(Input records begins)

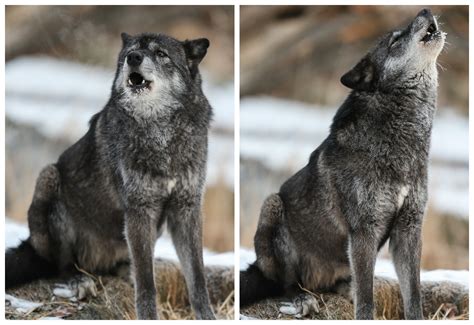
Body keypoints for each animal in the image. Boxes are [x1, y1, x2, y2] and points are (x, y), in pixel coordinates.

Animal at [243, 8, 446, 318]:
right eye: (395, 39)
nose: (425, 10)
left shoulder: (409, 231)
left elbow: (413, 295)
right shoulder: (363, 231)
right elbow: (366, 300)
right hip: (272, 206)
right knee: (284, 285)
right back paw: (302, 299)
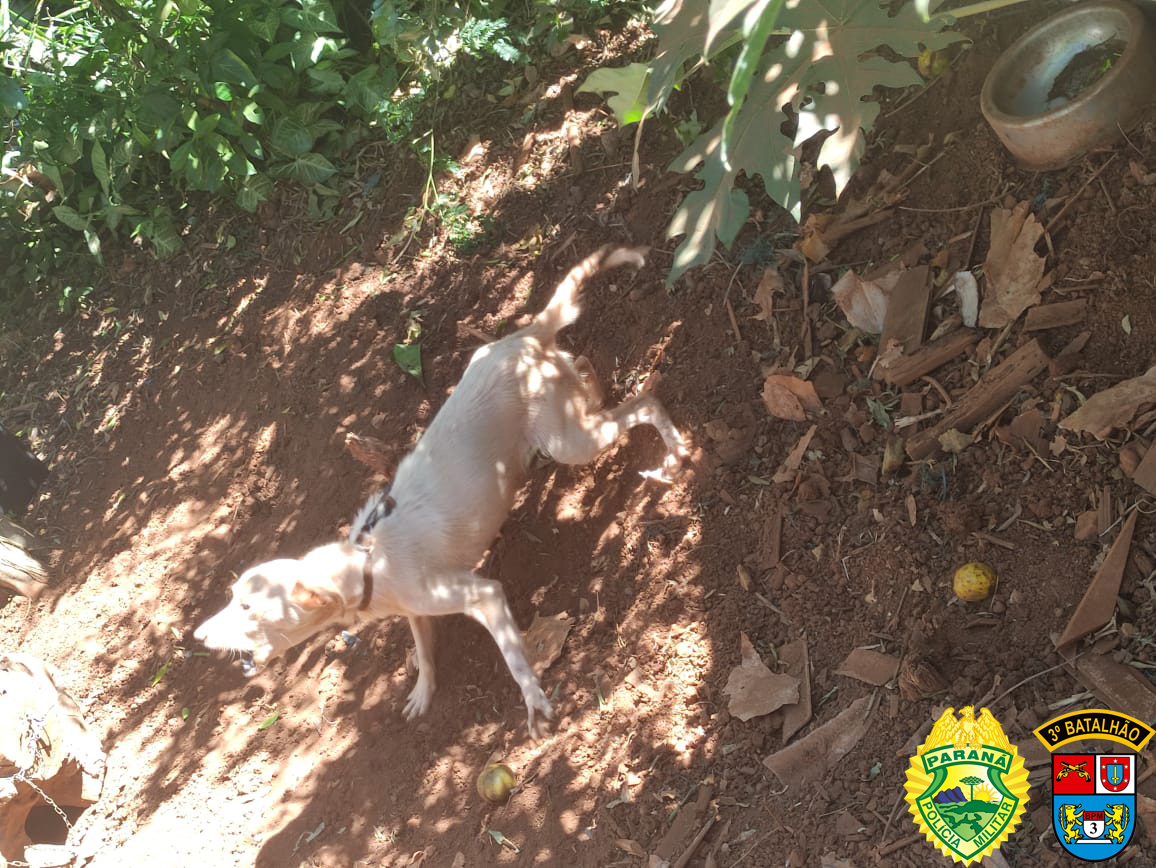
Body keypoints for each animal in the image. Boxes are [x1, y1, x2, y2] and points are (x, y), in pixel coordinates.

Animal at [193, 246, 688, 736]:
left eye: (247, 607)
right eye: (232, 597)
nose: (197, 636)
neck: (369, 562)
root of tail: (523, 337)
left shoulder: (483, 595)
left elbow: (515, 661)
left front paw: (533, 702)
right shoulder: (416, 611)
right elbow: (424, 653)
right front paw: (423, 692)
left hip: (570, 443)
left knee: (645, 403)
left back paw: (673, 454)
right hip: (559, 413)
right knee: (587, 369)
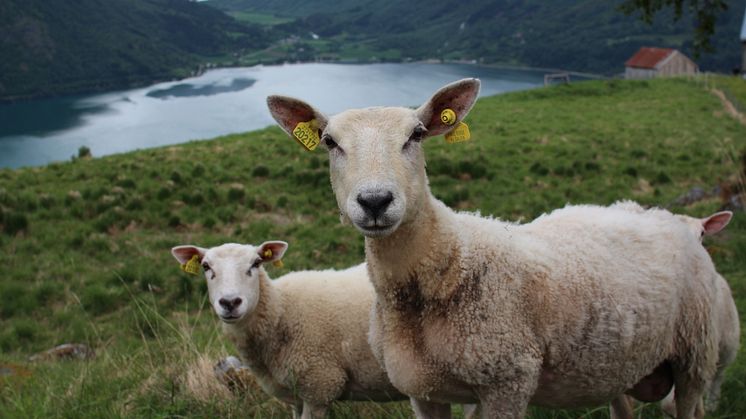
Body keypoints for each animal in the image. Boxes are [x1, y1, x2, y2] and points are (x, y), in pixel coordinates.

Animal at [171, 243, 404, 419]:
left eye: (256, 263)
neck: (281, 309)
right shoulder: (296, 395)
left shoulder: (319, 386)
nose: (230, 302)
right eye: (205, 266)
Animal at [266, 79, 720, 419]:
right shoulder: (422, 391)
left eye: (416, 135)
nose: (375, 201)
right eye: (329, 142)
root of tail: (664, 215)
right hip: (624, 366)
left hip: (695, 356)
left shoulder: (509, 381)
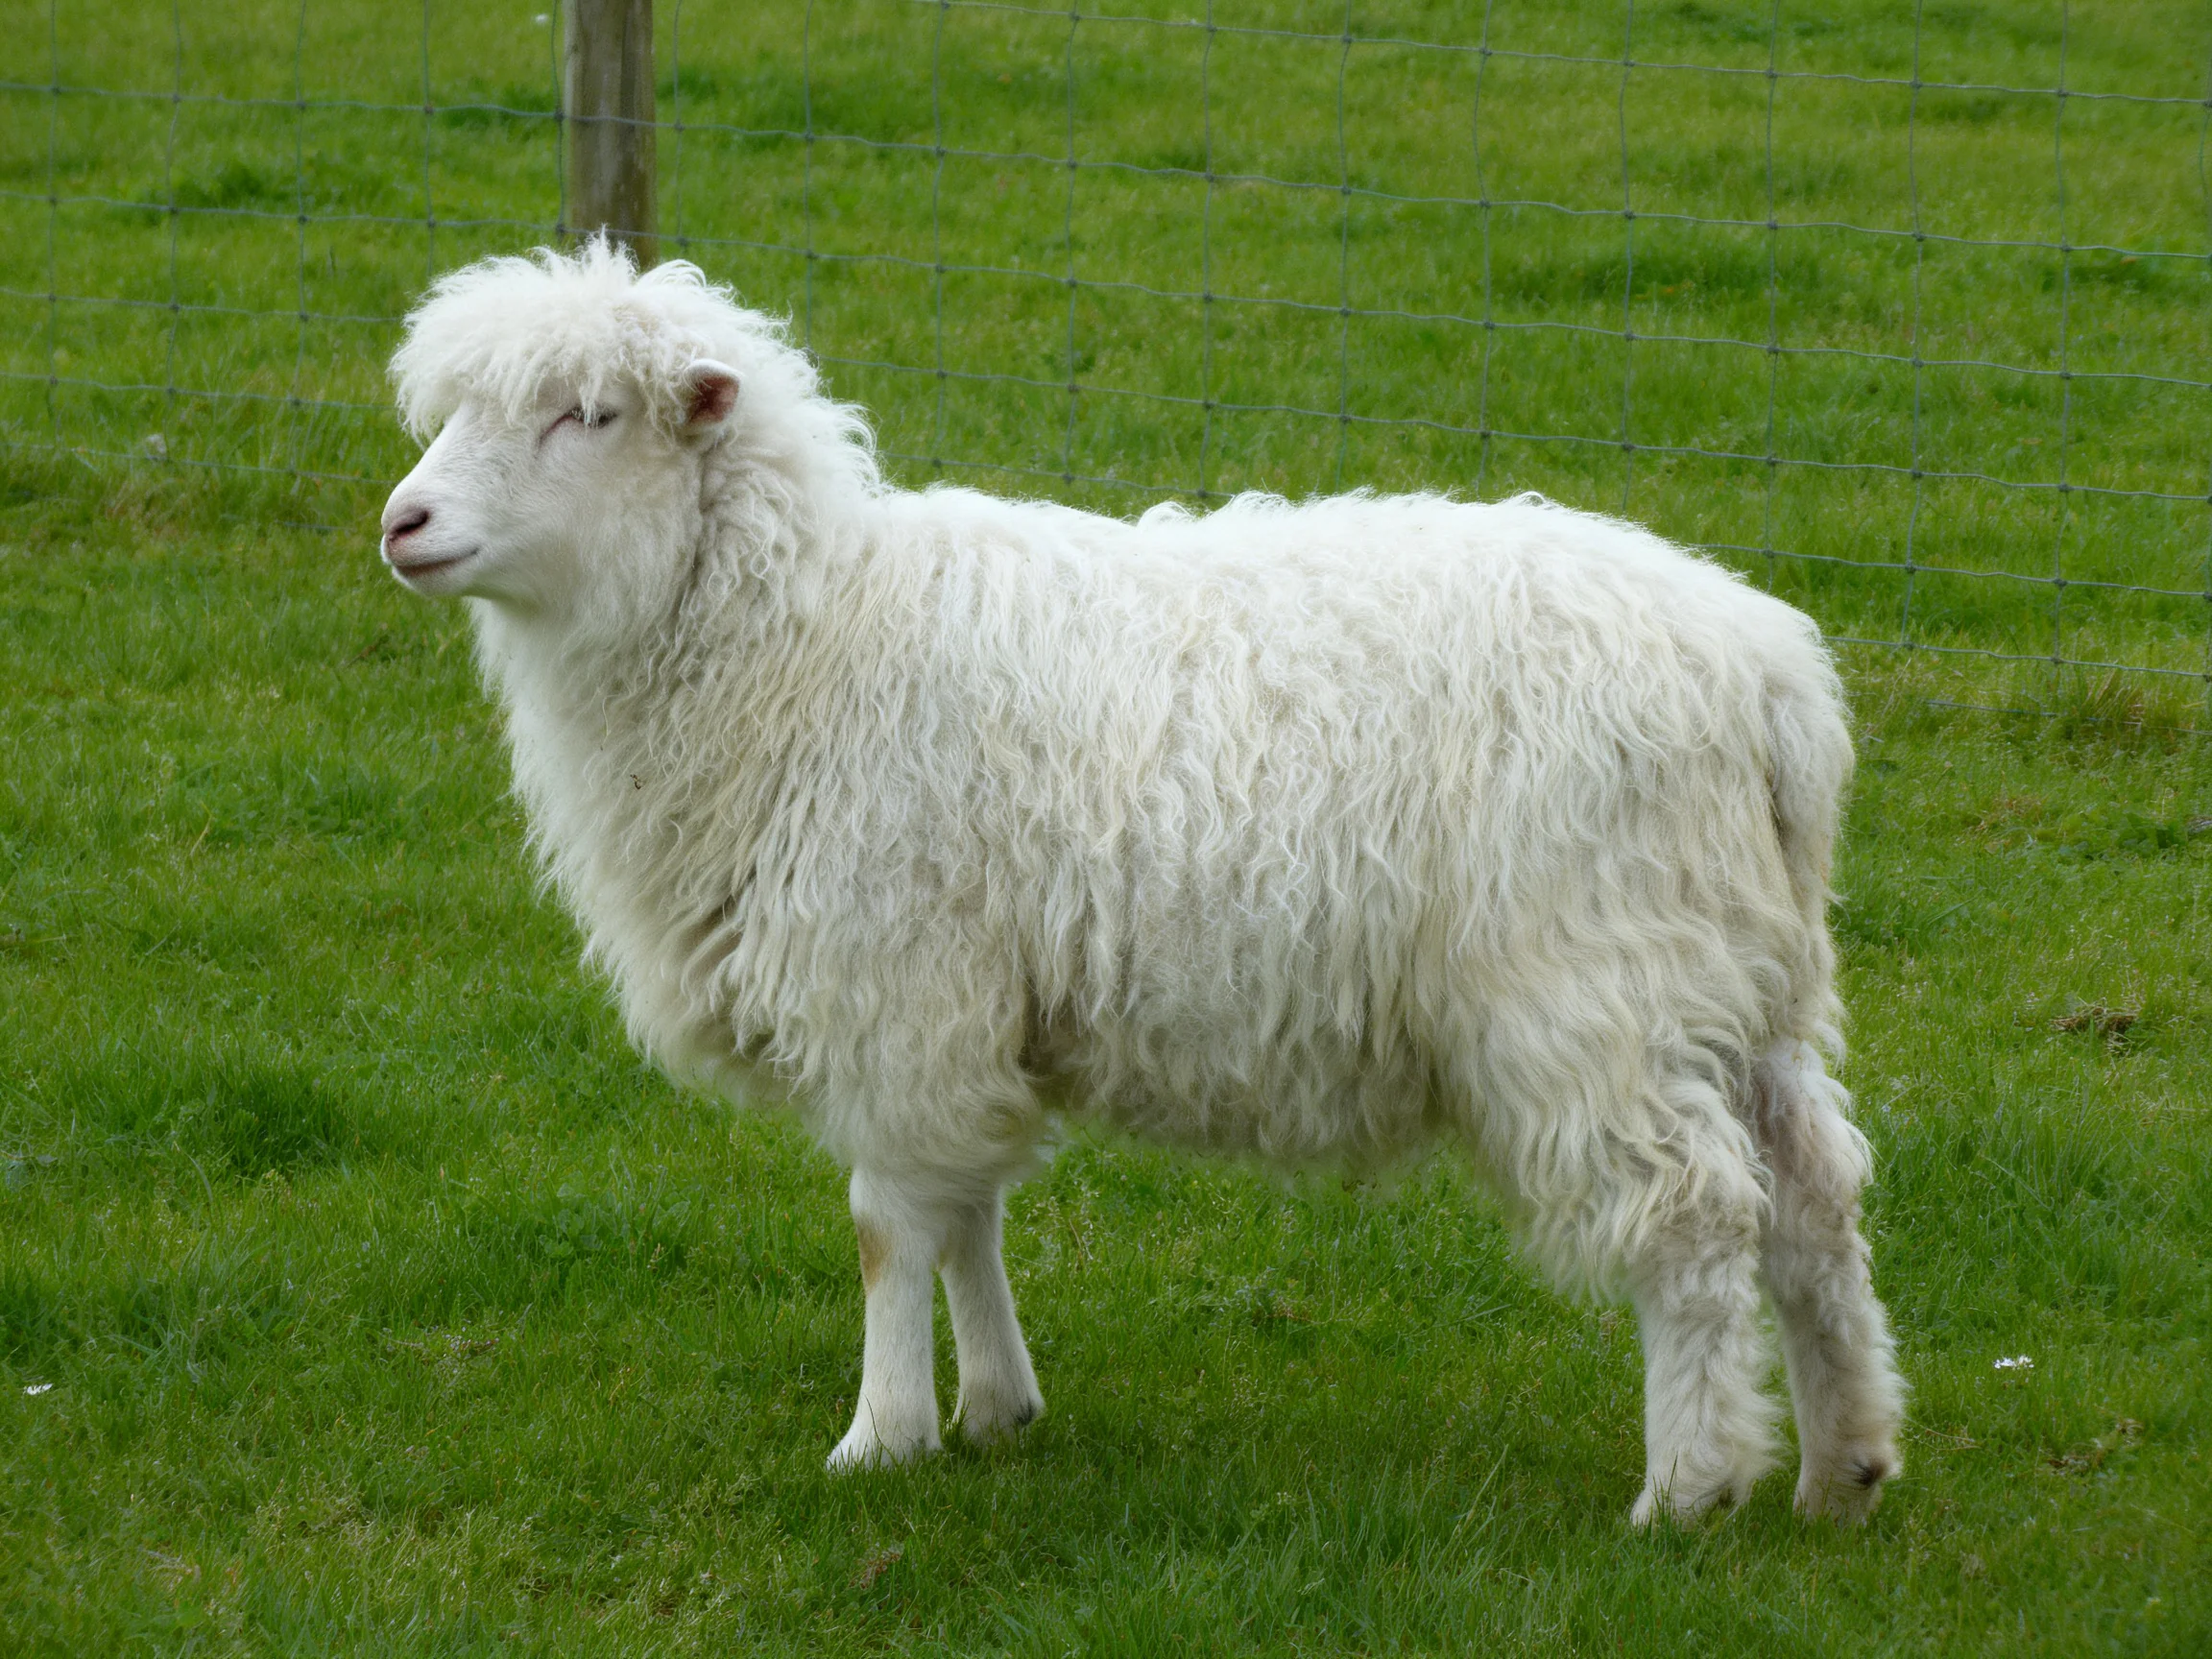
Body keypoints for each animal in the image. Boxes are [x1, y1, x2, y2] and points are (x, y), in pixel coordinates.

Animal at [377, 241, 1905, 1524]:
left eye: (588, 415)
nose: (404, 523)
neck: (803, 642)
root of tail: (1771, 679)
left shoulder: (898, 987)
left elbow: (888, 1231)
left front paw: (881, 1439)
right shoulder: (970, 1013)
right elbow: (970, 1209)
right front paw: (997, 1408)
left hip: (1597, 985)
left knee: (1697, 1223)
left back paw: (1689, 1490)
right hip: (1741, 982)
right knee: (1815, 1207)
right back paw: (1843, 1464)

(Input records ends)

**Requirement:** Quote only the lines from the one containing "neck: (803, 642)" through the final line of the records, with both ends included.

**Task answer:**
neck: (803, 642)
root of tail: (1771, 679)
left shoulder: (898, 987)
left elbow: (888, 1231)
left front paw: (881, 1439)
right shoulder: (970, 1013)
right elbow: (970, 1209)
right front paw: (997, 1408)
left hip: (1597, 985)
left knee: (1697, 1223)
left back paw: (1689, 1490)
right hip: (1741, 982)
right knee: (1815, 1207)
right back paw: (1843, 1464)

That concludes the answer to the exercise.